T.E.D.
T.E.D.

Reputation: 44804

Windows SEH and memory management

I'm writing some code that handles Windows structured exceptions (in my case using _set_se_translator() to convert them to C++ exceptions).

The thing that is worrying me is the extensive use of pointers in the exception information I get passed when an exception occurrs. I get passed a pointer to an _EXCEPTION_POINTERS struct. It contains pointers to two other structs, one of which possibly contains another pointer field that makes that object basically a linked-list.

Where does the memory behind all these pointers get allocated? Who is responsible for deallocating it? If it isn't me, how long can I count on the data being valid and how do I avoid leaks?

My se translator routine currently looks like this:

void se_translator(unsigned int exception_code, struct _EXCEPTION_POINTERS* exception_information) {
    _clearfp();
    throw se_exception(exception_code, exception_information);
};

And the worry here is either that all the data pointed to within exception_information will be out of scope inside my catches, or that they will all leak somehow.

If there's some documentation that discusses this, I'd like to be pointed to it.

Upvotes: 3

Views: 800

Answers (1)

Remus Rusanu
Remus Rusanu

Reputation: 294407

Stack. The exception record is pushed on the stack before the exception is raised. See A Crash Course on the Depths of Win32™ Structured Exception Handling. EXCEPTION_POINTERS is a Visual C++ specific extension to the SEH's EXCEPTION_REGISTRATION:

Immediately below its extended EXCEPTION_REGISTRATION structure, Visual C++ pushes two additional values. In the DWORD immediately below, it reserves space for a pointer to an EXCEPTION_POINTERS structure (a standard Win32 structure). This is the pointer returned when you call the GetExceptionInformation API.

In fact SEH uses only stack structures because under exception conditions is the only most reliable memory allocator. Is not foul-proof (if there is no stack space for the exception record, your process vanishes w/o a trace) but is the best there is.

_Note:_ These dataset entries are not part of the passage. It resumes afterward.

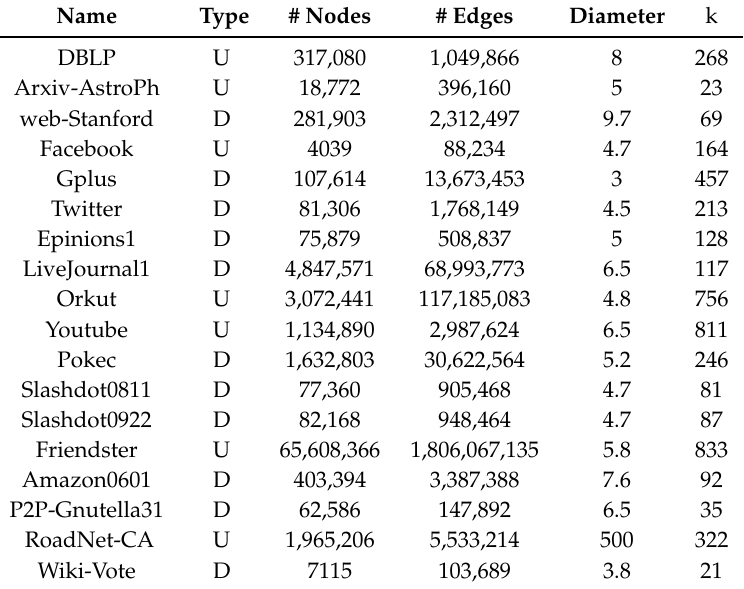
Table 2. Complex network datasets and values of their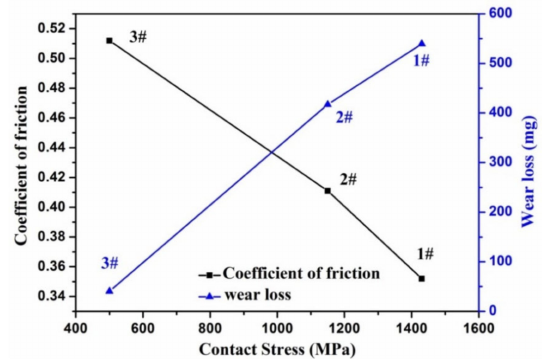
Figure 11. The relation among coe ffi cient of friction, wear loss and contact stress in the samples of 1#, 2# and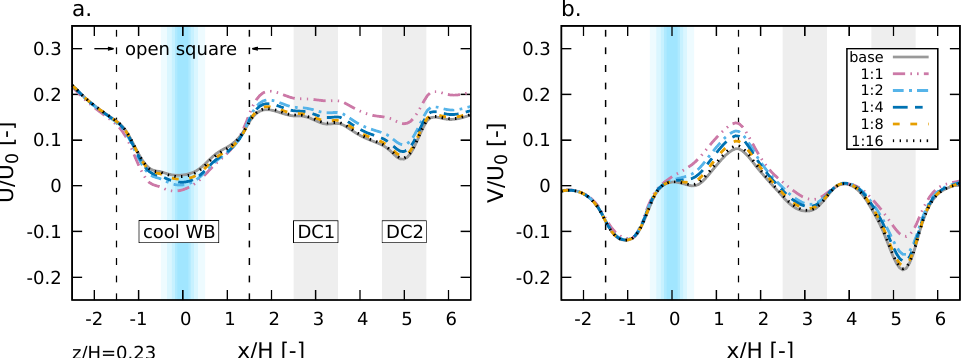
Figure 9. Profiles of ( a ) normalised streamwise ( U / U 0 ) and ( b ) normalised spanwise ( V / U 0 ) velocity over a horizontal line in the middle of the street canyon ( y / H = 1) at pedestrian level ( z / H = 0.23) for the cool water body cases ( ∆ T = − 2 K) and different water body sizes. The shaded areas denote the position of the water body (blue) and the downwind canyons DC1 and DC2 (grey). The location of the open square is shown with the vertical dotted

 throw se_exception(exception_code, exception_information);

exception_information will be out of scope inside my catch

No, it won't. Your stack will look something like this:

somefunction_x::`catch block
DispatchException
RaiseException 
<- exception record is here ->
frame that triggered the SEH raise (c++ throw, AV, stack overflow etc)
caller
somefunction_x
caller
threadentrypoint

But what you're doing is highly unusual. Normally translators transform the non c++ exceptions like AV (ExceptionCode is EXCEPTION_ACCESS_VIOLATION) into a specific c++ exception, eg. they inspect the exception record ExceptionCode and raise appropriate C++ typed exception.